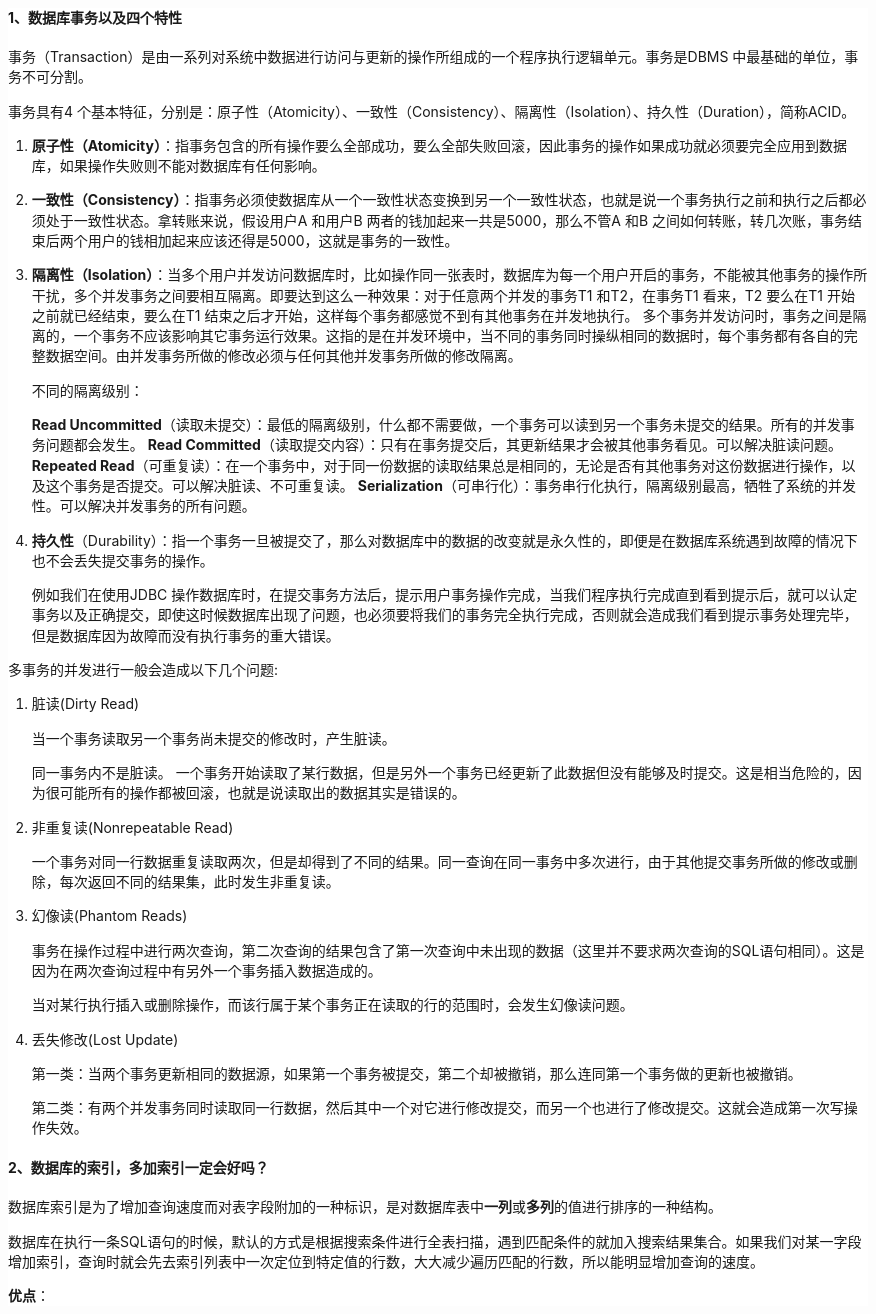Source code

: #### 1、数据库事务以及四个特性

事务（Transaction）是由一系列对系统中数据进行访问与更新的操作所组成的一个程序执行逻辑单元。事务是DBMS 中最基础的单位，事务不可分割。

事务具有4 个基本特征，分别是：原子性（Atomicity）、一致性（Consistency）、隔离性（Isolation）、持久性（Duration），简称ACID。

1. **原子性（Atomicity）**：指事务包含的所有操作要么全部成功，要么全部失败回滚，因此事务的操作如果成功就必须要完全应用到数据库，如果操作失败则不能对数据库有任何影响。

2. **一致性（Consistency）**：指事务必须使数据库从一个一致性状态变换到另一个一致性状态，也就是说一个事务执行之前和执行之后都必须处于一致性状态。拿转账来说，假设用户A 和用户B 两者的钱加起来一共是5000，那么不管A 和B 之间如何转账，转几次账，事务结束后两个用户的钱相加起来应该还得是5000，这就是事务的一致性。

3. **隔离性（Isolation）**：当多个用户并发访问数据库时，比如操作同一张表时，数据库为每一个用户开启的事务，不能被其他事务的操作所干扰，多个并发事务之间要相互隔离。即要达到这么一种效果：对于任意两个并发的事务T1 和T2，在事务T1 看来，T2 要么在T1 开始之前就已经结束，要么在T1 结束之后才开始，这样每个事务都感觉不到有其他事务在并发地执行。
    多个事务并发访问时，事务之间是隔离的，一个事务不应该影响其它事务运行效果。这指的是在并发环境中，当不同的事务同时操纵相同的数据时，每个事务都有各自的完整数据空间。由并发事务所做的修改必须与任何其他并发事务所做的修改隔离。
    
    不同的隔离级别：
    
    **Read Uncommitted**（读取未提交）：最低的隔离级别，什么都不需要做，一个事务可以读到另一个事务未提交的结果。所有的并发事务问题都会发生。
    **Read Committed**（读取提交内容）：只有在事务提交后，其更新结果才会被其他事务看见。可以解决脏读问题。
    **Repeated Read**（可重复读）：在一个事务中，对于同一份数据的读取结果总是相同的，无论是否有其他事务对这份数据进行操作，以及这个事务是否提交。可以解决脏读、不可重复读。
    **Serialization**（可串行化）：事务串行化执行，隔离级别最高，牺牲了系统的并发性。可以解决并发事务的所有问题。

4. **持久性**（Durability）：指一个事务一旦被提交了，那么对数据库中的数据的改变就是永久性的，即便是在数据库系统遇到故障的情况下也不会丢失提交事务的操作。
   
   例如我们在使用JDBC 操作数据库时，在提交事务方法后，提示用户事务操作完成，当我们程序执行完成直到看到提示后，就可以认定事务以及正确提交，即使这时候数据库出现了问题，也必须要将我们的事务完全执行完成，否则就会造成我们看到提示事务处理完毕，但是数据库因为故障而没有执行事务的重大错误。
   

多事务的并发进行一般会造成以下几个问题:

1. 脏读(Dirty Read)

   当一个事务读取另一个事务尚未提交的修改时，产生脏读。

   同一事务内不是脏读。 一个事务开始读取了某行数据，但是另外一个事务已经更新了此数据但没有能够及时提交。这是相当危险的，因为很可能所有的操作都被回滚，也就是说读取出的数据其实是错误的。

2. 非重复读(Nonrepeatable Read)

   一个事务对同一行数据重复读取两次，但是却得到了不同的结果。同一查询在同一事务中多次进行，由于其他提交事务所做的修改或删除，每次返回不同的结果集，此时发生非重复读。

3. 幻像读(Phantom Reads) 

   事务在操作过程中进行两次查询，第二次查询的结果包含了第一次查询中未出现的数据（这里并不要求两次查询的SQL语句相同）。这是因为在两次查询过程中有另外一个事务插入数据造成的。

   当对某行执行插入或删除操作，而该行属于某个事务正在读取的行的范围时，会发生幻像读问题。

4. 丢失修改(Lost Update)

   第一类：当两个事务更新相同的数据源，如果第一个事务被提交，第二个却被撤销，那么连同第一个事务做的更新也被撤销。

   第二类：有两个并发事务同时读取同一行数据，然后其中一个对它进行修改提交，而另一个也进行了修改提交。这就会造成第一次写操作失效。

#### 2、数据库的索引，多加索引一定会好吗？

数据库索引是为了增加查询速度而对表字段附加的一种标识，是对数据库表中**一列**或**多列**的值进行排序的一种结构。

数据库在执行一条SQL语句的时候，默认的方式是根据搜索条件进行全表扫描，遇到匹配条件的就加入搜索结果集合。如果我们对某一字段增加索引，查询时就会先去索引列表中一次定位到特定值的行数，大大减少遍历匹配的行数，所以能明显增加查询的速度。

**优点**：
# # #
What you will do => Everything from the line with "1. 脏读(Dirty Read)" to the end of the listing above is to be set down exactly, both ends included.

Solution for this exercise =>
1. 脏读(Dirty Read)

   当一个事务读取另一个事务尚未提交的修改时，产生脏读。

   同一事务内不是脏读。 一个事务开始读取了某行数据，但是另外一个事务已经更新了此数据但没有能够及时提交。这是相当危险的，因为很可能所有的操作都被回滚，也就是说读取出的数据其实是错误的。

2. 非重复读(Nonrepeatable Read)

   一个事务对同一行数据重复读取两次，但是却得到了不同的结果。同一查询在同一事务中多次进行，由于其他提交事务所做的修改或删除，每次返回不同的结果集，此时发生非重复读。

3. 幻像读(Phantom Reads) 

   事务在操作过程中进行两次查询，第二次查询的结果包含了第一次查询中未出现的数据（这里并不要求两次查询的SQL语句相同）。这是因为在两次查询过程中有另外一个事务插入数据造成的。

   当对某行执行插入或删除操作，而该行属于某个事务正在读取的行的范围时，会发生幻像读问题。

4. 丢失修改(Lost Update)

   第一类：当两个事务更新相同的数据源，如果第一个事务被提交，第二个却被撤销，那么连同第一个事务做的更新也被撤销。

   第二类：有两个并发事务同时读取同一行数据，然后其中一个对它进行修改提交，而另一个也进行了修改提交。这就会造成第一次写操作失效。

#### 2、数据库的索引，多加索引一定会好吗？

数据库索引是为了增加查询速度而对表字段附加的一种标识，是对数据库表中**一列**或**多列**的值进行排序的一种结构。

数据库在执行一条SQL语句的时候，默认的方式是根据搜索条件进行全表扫描，遇到匹配条件的就加入搜索结果集合。如果我们对某一字段增加索引，查询时就会先去索引列表中一次定位到特定值的行数，大大减少遍历匹配的行数，所以能明显增加查询的速度。

**优点**：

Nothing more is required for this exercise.